"When you go along with an idea to a comedy producer he'd say, 'Well, this has got robots and spaceships, hasn't it? Well, that's drama. You have to go to the drama department with that. They do robots and spaceships.' And so you go along to somebody in the drama department and they say, 'Yes, robots and spaceships, yes, we do those. Oh, hang on, what's this line? This is a joke, isn't it? Sorry, we don't do jokes. You have to go to the comedy department for that.'" (alt.fan.douglas-adams, 8.2.94)
That the Hitchhiker epic is SF is indisputable. It deals with imaginary worlds, space travel, life on other planets and an abundance of technological and scientific inventions as clearly shown in the summary of the plot.
Carl R. Kropf discusses the Hitchhiker novels as mock SF and gives a brief summary of how the mock genre works: By the author reversing all conventions and paradigmatic expectations readers have learned to associate with the genre its ideological function is reversed as well and thus satirized. The examples of disappointed expectations are numerous, such as:
"Adams's novels begin with the apparent destruction of the Earth (...). The two humans to escape are, as one might expect, a man and a woman, and , one naturally expects, the two will eventually settle on some Edenic planet where we can watch the author work out yet another version of the Genesis myth. Unfortunately, however, (...) contrary to all established precedents, Arthur remains indifferent to her and to sex through the first three novels of the series." (Carl R. Kropf, "Douglas Adams's 'Hitchhiker' Novels", p.2)
Kropf states that "the point is obvious enough. Adams is consciously reversing the conventions of the genre. The result is a good deal of humor as, time and again, the reader's normal expectations are disappointed." (Carl R. Kropf, "Douglas Adams's 'Hitchhiker' Novels", p.2)
I disagree with Kropf's view that a "more important effect of these reversals is that Adams's novels become reflexive, commenting on the bankruptcy of the genre's paradigms and raising questions about the nature and function of the genre as it is understood in terms of the reader's response." (Carl R. Kropf, "Douglas Adams's 'Hitchhiker' Novels", p.2)

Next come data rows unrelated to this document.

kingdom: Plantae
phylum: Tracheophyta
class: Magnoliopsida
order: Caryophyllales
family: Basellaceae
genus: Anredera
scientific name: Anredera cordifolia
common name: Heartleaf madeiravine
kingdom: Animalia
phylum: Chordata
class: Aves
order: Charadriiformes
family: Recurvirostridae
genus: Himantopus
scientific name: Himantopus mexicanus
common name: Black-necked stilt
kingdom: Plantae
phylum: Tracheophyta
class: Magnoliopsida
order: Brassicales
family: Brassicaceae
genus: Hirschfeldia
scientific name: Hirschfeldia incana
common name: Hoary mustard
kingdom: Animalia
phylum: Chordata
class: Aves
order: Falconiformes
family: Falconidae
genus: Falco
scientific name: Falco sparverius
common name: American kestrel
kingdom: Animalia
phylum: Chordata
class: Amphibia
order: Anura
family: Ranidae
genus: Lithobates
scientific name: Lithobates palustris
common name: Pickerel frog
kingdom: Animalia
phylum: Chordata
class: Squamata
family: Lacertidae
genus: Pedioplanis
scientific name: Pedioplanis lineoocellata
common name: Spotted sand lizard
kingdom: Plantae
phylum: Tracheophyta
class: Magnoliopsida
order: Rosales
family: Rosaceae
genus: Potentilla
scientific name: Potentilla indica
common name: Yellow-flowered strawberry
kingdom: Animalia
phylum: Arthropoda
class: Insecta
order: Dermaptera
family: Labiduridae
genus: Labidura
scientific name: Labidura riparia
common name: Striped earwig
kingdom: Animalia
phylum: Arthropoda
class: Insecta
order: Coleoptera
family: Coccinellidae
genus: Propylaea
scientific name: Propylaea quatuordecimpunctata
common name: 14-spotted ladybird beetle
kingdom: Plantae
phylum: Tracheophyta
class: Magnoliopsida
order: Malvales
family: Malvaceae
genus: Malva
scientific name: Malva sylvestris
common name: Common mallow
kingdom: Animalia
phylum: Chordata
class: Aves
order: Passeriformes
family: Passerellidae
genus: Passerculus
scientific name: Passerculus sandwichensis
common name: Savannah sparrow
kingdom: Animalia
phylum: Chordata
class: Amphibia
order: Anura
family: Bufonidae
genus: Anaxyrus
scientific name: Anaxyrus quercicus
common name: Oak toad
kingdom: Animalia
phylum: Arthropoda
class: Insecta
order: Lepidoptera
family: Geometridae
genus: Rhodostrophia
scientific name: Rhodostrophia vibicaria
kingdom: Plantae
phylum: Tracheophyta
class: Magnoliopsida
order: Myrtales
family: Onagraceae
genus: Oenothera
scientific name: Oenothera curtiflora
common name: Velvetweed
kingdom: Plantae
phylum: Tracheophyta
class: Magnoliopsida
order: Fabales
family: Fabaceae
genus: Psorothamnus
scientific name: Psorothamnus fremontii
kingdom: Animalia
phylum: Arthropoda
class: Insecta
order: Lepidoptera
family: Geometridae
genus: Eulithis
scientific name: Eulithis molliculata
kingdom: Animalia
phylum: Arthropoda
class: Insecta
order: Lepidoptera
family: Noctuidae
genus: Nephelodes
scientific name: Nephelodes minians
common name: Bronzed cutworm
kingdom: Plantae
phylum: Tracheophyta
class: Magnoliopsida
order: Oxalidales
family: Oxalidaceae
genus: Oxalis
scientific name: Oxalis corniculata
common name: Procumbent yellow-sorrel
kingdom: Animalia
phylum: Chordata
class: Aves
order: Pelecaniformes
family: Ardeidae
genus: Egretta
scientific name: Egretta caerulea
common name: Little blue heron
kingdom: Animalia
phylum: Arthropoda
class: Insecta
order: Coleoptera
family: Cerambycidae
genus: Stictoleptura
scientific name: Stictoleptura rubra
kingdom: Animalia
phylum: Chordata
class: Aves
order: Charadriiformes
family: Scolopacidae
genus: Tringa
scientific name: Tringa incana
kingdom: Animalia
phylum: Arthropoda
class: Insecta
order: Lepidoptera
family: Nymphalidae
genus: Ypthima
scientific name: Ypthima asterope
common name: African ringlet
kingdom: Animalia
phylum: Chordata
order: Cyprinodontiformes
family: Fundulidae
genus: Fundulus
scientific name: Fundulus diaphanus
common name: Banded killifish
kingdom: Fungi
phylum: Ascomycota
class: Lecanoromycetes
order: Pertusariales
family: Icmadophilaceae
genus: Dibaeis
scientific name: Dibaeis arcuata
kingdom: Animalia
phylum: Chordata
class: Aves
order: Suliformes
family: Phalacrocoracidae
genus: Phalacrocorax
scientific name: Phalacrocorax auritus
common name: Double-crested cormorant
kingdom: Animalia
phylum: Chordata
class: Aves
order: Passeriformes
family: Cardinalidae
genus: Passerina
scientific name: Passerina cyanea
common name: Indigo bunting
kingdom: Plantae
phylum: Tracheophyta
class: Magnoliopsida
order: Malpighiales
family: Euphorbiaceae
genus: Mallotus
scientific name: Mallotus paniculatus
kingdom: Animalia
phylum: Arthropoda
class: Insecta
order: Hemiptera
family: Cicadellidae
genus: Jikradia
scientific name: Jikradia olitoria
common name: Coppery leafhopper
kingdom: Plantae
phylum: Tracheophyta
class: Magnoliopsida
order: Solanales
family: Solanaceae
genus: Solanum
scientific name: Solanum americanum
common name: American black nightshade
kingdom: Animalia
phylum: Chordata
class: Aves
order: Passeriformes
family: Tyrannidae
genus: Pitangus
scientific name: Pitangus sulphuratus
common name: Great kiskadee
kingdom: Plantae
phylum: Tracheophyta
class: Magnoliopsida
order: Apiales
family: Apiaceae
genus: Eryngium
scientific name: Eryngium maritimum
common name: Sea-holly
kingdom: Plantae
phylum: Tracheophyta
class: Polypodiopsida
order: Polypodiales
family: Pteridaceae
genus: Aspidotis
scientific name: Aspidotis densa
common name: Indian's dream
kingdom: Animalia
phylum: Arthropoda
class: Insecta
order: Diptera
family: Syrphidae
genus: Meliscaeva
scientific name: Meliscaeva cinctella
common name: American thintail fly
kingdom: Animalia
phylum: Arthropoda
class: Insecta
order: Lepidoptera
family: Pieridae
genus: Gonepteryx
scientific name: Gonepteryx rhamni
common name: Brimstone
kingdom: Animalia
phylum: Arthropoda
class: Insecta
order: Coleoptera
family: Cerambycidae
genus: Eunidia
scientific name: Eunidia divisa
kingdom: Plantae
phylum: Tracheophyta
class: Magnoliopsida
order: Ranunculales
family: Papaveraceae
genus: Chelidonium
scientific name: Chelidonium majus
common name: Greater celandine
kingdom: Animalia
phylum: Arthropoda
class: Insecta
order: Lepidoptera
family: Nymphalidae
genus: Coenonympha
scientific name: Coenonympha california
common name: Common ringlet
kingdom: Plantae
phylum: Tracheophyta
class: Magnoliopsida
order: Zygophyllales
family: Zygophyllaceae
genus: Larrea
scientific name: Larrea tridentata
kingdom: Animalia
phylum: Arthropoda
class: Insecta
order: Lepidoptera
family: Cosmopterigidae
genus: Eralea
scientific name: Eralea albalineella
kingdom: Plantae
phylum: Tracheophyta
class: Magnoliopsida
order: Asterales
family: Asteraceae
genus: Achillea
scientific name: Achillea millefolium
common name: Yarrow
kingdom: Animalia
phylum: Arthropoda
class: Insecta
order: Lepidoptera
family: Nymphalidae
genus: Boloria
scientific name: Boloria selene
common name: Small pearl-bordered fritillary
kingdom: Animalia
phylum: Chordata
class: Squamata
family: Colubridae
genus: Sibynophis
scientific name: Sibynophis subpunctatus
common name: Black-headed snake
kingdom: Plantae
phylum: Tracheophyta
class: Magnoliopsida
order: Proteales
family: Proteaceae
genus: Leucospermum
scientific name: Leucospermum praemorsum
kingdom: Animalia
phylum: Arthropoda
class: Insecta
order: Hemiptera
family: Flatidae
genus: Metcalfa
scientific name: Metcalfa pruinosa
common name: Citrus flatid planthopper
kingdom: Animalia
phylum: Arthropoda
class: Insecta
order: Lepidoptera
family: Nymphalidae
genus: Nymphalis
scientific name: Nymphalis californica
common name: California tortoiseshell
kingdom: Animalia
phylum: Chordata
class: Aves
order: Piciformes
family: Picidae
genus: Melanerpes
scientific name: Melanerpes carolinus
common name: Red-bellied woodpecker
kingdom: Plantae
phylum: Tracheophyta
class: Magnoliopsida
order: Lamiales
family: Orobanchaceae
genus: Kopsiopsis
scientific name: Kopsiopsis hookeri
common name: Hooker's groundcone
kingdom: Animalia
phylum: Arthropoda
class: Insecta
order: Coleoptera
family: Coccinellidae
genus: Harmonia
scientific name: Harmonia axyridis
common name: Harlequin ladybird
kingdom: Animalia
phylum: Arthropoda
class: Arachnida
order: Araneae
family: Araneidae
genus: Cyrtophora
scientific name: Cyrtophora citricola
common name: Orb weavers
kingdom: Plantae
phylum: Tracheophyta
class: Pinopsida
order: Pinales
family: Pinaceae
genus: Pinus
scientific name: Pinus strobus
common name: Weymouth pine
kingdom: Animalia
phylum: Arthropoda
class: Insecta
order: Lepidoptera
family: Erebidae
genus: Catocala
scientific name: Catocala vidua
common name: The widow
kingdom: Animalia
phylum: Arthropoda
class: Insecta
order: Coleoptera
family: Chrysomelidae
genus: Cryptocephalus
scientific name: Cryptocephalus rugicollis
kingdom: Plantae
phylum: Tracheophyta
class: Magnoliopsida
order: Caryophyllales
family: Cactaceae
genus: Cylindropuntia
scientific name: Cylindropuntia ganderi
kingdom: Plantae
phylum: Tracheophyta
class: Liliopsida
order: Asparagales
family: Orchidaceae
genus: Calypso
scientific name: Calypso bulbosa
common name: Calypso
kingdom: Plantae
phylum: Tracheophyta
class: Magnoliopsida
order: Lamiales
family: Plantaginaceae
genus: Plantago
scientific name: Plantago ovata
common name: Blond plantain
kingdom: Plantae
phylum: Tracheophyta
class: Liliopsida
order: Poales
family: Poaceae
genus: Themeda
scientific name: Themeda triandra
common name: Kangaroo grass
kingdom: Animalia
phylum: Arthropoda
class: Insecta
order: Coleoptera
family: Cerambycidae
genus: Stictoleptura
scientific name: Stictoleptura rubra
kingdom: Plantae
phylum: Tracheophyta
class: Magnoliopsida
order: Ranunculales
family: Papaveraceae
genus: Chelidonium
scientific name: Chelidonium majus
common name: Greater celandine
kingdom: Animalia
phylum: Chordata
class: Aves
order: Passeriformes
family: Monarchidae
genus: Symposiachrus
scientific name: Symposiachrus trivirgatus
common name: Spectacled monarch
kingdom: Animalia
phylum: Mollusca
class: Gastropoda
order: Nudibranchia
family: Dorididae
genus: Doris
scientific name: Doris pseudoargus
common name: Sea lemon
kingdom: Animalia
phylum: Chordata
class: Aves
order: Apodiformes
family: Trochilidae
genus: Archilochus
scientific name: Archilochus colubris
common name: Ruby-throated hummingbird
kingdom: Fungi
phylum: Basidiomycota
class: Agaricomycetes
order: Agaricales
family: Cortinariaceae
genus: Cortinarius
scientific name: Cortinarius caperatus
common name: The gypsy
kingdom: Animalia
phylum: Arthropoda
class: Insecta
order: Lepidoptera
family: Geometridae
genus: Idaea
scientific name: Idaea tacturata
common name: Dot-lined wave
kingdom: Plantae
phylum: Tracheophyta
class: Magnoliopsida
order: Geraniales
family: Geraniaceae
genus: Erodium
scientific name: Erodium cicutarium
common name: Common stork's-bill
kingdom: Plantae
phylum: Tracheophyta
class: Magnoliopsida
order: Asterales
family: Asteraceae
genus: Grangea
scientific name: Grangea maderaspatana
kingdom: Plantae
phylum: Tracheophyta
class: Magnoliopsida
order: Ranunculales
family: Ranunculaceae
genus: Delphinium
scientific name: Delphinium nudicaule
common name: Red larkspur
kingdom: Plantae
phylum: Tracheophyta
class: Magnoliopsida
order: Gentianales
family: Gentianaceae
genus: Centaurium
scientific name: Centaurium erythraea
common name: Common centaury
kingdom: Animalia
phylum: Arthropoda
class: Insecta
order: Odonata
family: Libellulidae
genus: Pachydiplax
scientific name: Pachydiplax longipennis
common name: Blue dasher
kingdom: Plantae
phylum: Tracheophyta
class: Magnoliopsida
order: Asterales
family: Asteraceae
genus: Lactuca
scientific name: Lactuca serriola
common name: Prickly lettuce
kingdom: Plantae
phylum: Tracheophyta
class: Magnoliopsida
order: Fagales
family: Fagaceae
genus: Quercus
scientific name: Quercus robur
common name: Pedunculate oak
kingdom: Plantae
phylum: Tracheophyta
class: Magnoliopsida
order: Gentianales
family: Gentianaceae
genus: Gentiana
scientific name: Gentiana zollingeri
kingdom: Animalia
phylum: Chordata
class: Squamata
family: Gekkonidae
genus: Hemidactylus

The novels certainly achieve this, but I would not put this effect above their humorous or even philosophical quality. Kropf contradicts himself by, on the one hand, explaining how inconclusive mock SF ought to be and, on the other hand, pointing out the story of Agrajag, which is an example of the contrary in DNA's work. In "The Hitch Hiker's Guide to the Galaxy" a bowl of petunias is created in mid-air and Adams tells us "Curiously enough, the only thing that went through the mind of the bowl of petunias as it fell was Oh no, not again. Many people have speculated that if we knew exactly why the bowl of petunias had thought that we would know a lot more about the nature of the universe than we do now." (Hitch Hiker, chapter 18, p.103)
Several hundred pages later we find out and we do, in fact, know a lot more, as even Kropf admits, about the nature of the universe: "For Agrajag, Arthur is the meaning of life, (...) is "how it all turns out". (...) Agrajag (...) stands in relation to Arthur as the reader does to Adams and as humanity does to the Creator of the universe. Arthur, Adams, and God are the creators of the respective worlds which Agrajag, the reader, and all sentient beings are trying to understand." (Carl R. Kropf, "Douglas Adams's 'Hitchhiker' Novels", p.7-8)
All Arthur can do is to claim it was a coincidence and disclaim responsibility, God can only "apologize for the inconvenience" and DNA reasonably, but also tongue in cheek, explains the 'interconnectedness' between all things and a lot about parallel universes and coincidences. At the same time he puts forward a relaxed view of life and how to make the constant search for the meaning of it a little easier to the reader.
Why Carl R. Kropf could not see that DNA not merely wanted to write SF without any plan and seemingly inconclusive is easily explained by the fact that "Mostly Harmless" ties up many loose ends, best to be seen at the logical continuation of Arthur's vendetta against Agrajag, which finally comes to an end and brings with it the forseeable end of the whole saga.